Just exactly how many jumper patterns do you have in your collection? Personally, I have at least five that I can think of; Grainline Linden, Sew House Seven Toaster, Tilly and the Buttons Stella Hoodie, Nina Lee Southbank and now the Tilly and the Buttons Nora. Living in the UK, you can never have too many jumper patterns. Even in the “summer” months the weather can still get a bit dicey so how pleased was I when Tilly and the Buttons released their Nora pattern?!
What I liked about this one in particular is you can make a jumper or a t-shirt, so there’s something for all weathers. More often than not you can buy a sewing pattern for a variety of jumpers or a variety of t-shirts, but hardly ever both together so with Tilly’s new one, you definitely get your money’s worth.
Honestly, the most difficult part of making this garment is sewing the neckband onto the t-shirt, which can be tricky with any pattern. Even then, the only difficult (albeit, faffy) thing about it is making sure you cut the correct length of neckband in accordance with the weight of fabric you’re working with so it lays flat when it’s finished. It can be oh-so-tempting to just use the pattern piece length given but from past experience I guarantee you this; IT WILL DRIVE YOU ABSOLUTELY BONKERS IF YOUR FINISHED T-SHIRT DOES NOT LIE FLAT ABOUT YOUR PERSON!!! You will hold your shoulders in all sorts of strange positions to try and flatten the neckline, but it will not work. You will wear your t-shirt once or twice and then it will get filed in your “I-made-it-so-I-can-never-throw-it-away-but-I-will-never-wear-it-again” pile in your wardrobe.
I used a viscose jersey for this t-shirt which characteristically is a tricky little bleeder of a fabric and I firstly used the length of neckband as given in the pattern, which was waaaaaaay too baggy when I basted it on. I ended up trimming the neckband by around 2cm to get a good fit, which took a bit of time basting, unpicking, trimming, re-basting then finally sewing, but it was definitely worth it as I now have a t-shirt I will happily wear again and again.
The overall style of the jumper and tee is “boxy”, which I have to admit, a lot of times is not my cup of tea. When you look at the finished garment measurements in the pattern, you will see that the bust, waist and hip measurements are exactly the same! A box, if ever I’ve seen one!! As with the Stevie Top/Tunic, I went a size smaller than I usually am to try and give it a little bit more shape, but I think when I make it again, I will go another size smaller for the waist and keep the bust and hip the same. I know this is probably taking away from the garment shape as intended by Tilly but I just feel a little less bleurgh when I’m wearing something with a bit of shape to it!

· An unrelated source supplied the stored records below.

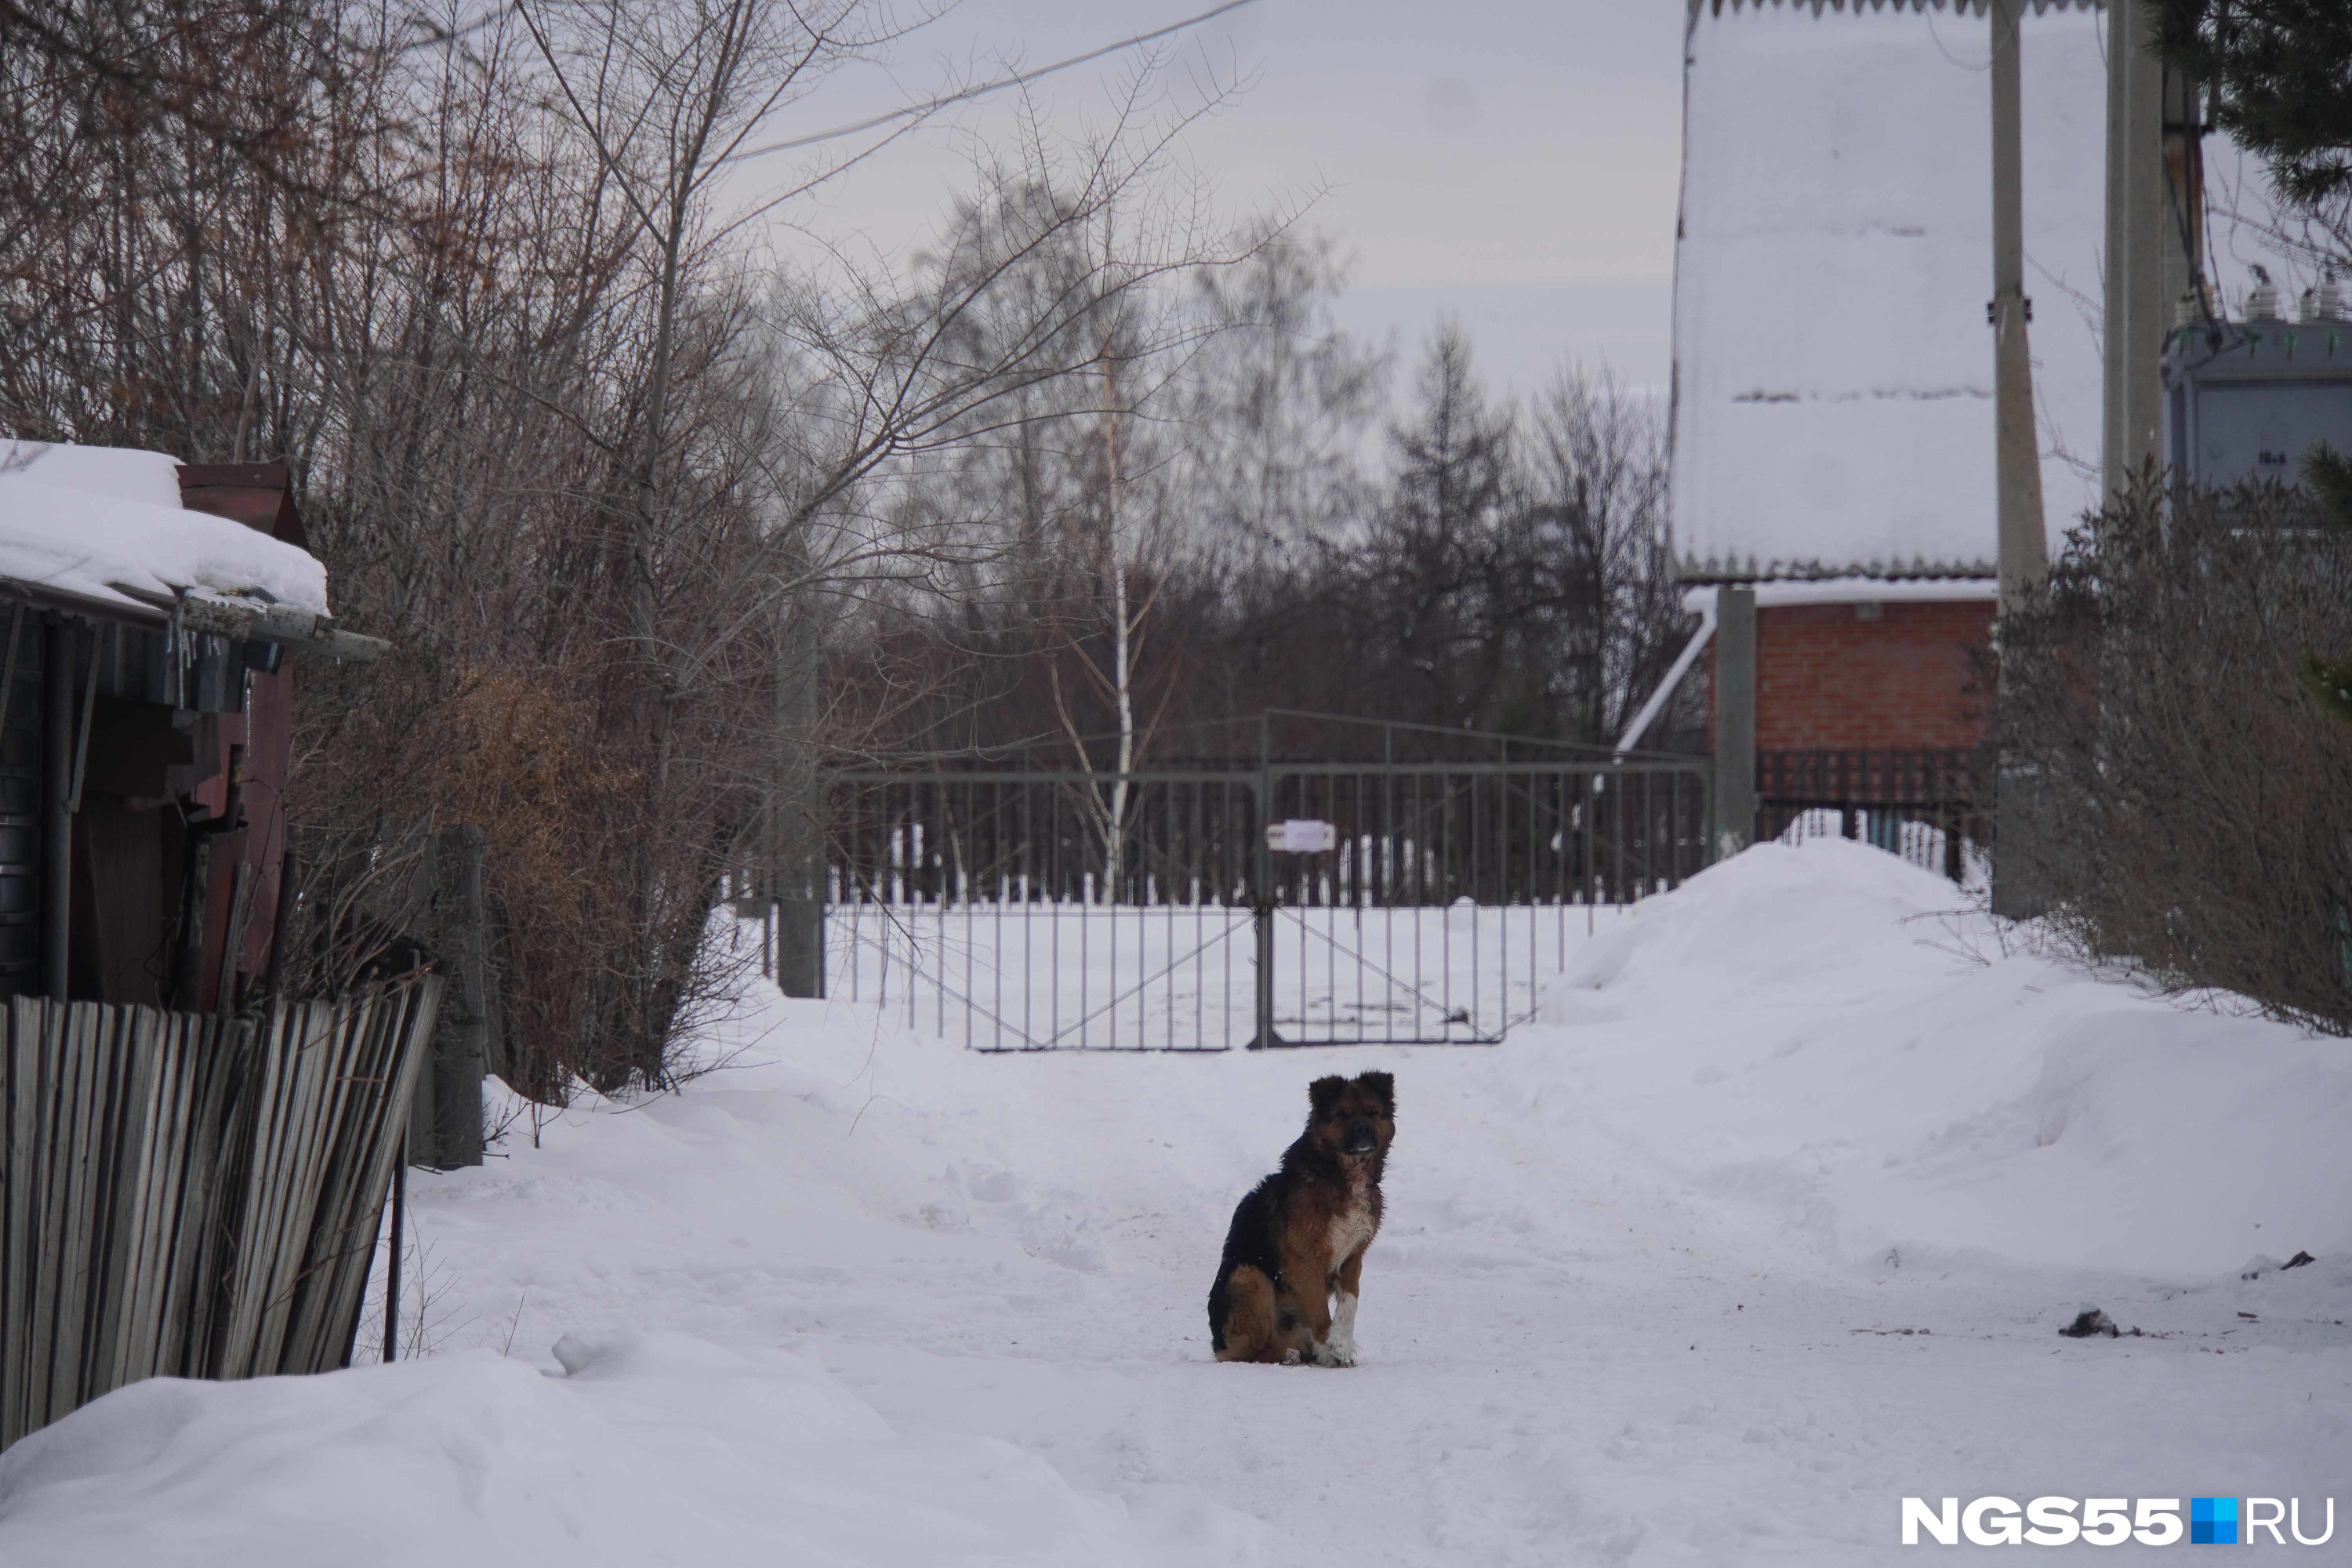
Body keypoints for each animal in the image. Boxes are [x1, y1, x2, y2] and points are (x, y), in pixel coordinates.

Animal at [1214, 1072, 1392, 1363]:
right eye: (1342, 1114)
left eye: (1372, 1112)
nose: (1363, 1130)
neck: (1341, 1176)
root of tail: (1216, 1343)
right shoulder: (1305, 1259)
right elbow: (1319, 1309)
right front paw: (1330, 1347)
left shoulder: (1353, 1256)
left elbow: (1349, 1303)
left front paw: (1341, 1344)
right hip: (1249, 1276)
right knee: (1246, 1351)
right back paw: (1287, 1354)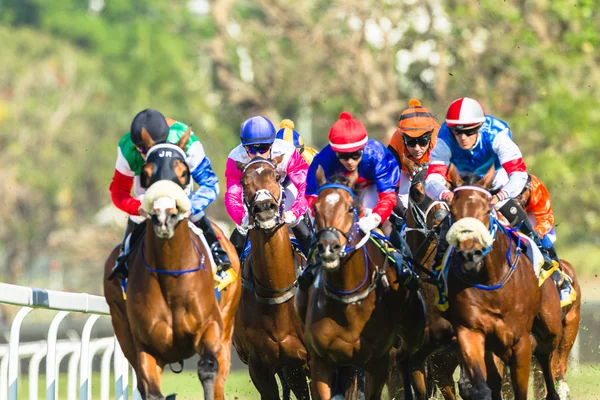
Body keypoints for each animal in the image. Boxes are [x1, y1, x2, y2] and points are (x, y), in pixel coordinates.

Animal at [105, 130, 241, 396]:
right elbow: (151, 390)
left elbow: (208, 369)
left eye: (184, 172)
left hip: (228, 320)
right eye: (146, 173)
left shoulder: (211, 327)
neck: (171, 276)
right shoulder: (146, 347)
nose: (163, 217)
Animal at [298, 169, 424, 400]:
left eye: (350, 208)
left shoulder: (378, 362)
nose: (328, 247)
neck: (348, 298)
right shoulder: (322, 362)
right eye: (315, 208)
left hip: (414, 330)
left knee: (407, 358)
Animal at [448, 169, 564, 400]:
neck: (491, 282)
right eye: (453, 212)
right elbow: (483, 385)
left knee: (545, 355)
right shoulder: (470, 330)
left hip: (550, 324)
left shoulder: (521, 341)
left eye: (486, 211)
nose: (469, 255)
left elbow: (520, 389)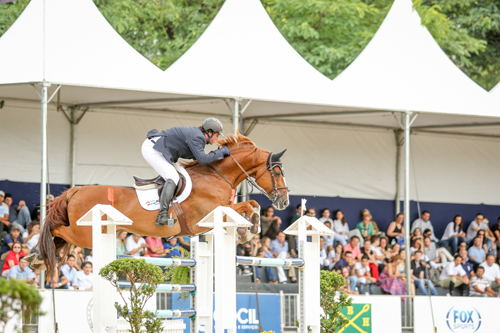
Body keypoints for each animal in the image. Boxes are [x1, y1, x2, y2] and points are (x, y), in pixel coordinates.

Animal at [33, 132, 290, 274]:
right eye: (277, 173)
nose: (285, 201)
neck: (216, 176)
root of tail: (76, 190)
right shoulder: (206, 217)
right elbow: (247, 206)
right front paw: (249, 231)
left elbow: (252, 204)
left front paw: (248, 230)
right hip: (84, 233)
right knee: (56, 230)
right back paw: (37, 256)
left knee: (60, 237)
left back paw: (37, 260)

Style-wise, I would pair the jumper or the t-shirt with bottoms that are more fitted. If wearing with a skirt, the t-shirt will look nice with skirts of any length but I would definitely wear the jumper with a shorter skirt. My new motto is: “If you’re gonna go boxy on top, you’d better go goddamn sexy below”!!
All-in-all, this is an excellent pattern if you don’t have much experience with stretch fabric as not a lot can go wrong with it. If you are a stretch newbie, I would always recommend you begin with a fabric that’s quite stable, such as a French Terry (like I used in my jumper above) or a Ponte Roma and then when you’ve mastered that, branch out onto something more stretchy, like a mediumweight cotton jersey, and then finally move onto a viscose jersey, which has uber-stretch and drape to it.
There are loads of variations to make with this pattern; long, short or elbow-length sleeves; high neck or neckband; cropped, stepped hem or long length and there is basically a version for any type of stretch fabric you have in your stash, so it is definitely a useful one to have and if you are yet to have a jumper pattern in your collection, this is an excellent one for getting you off the mark!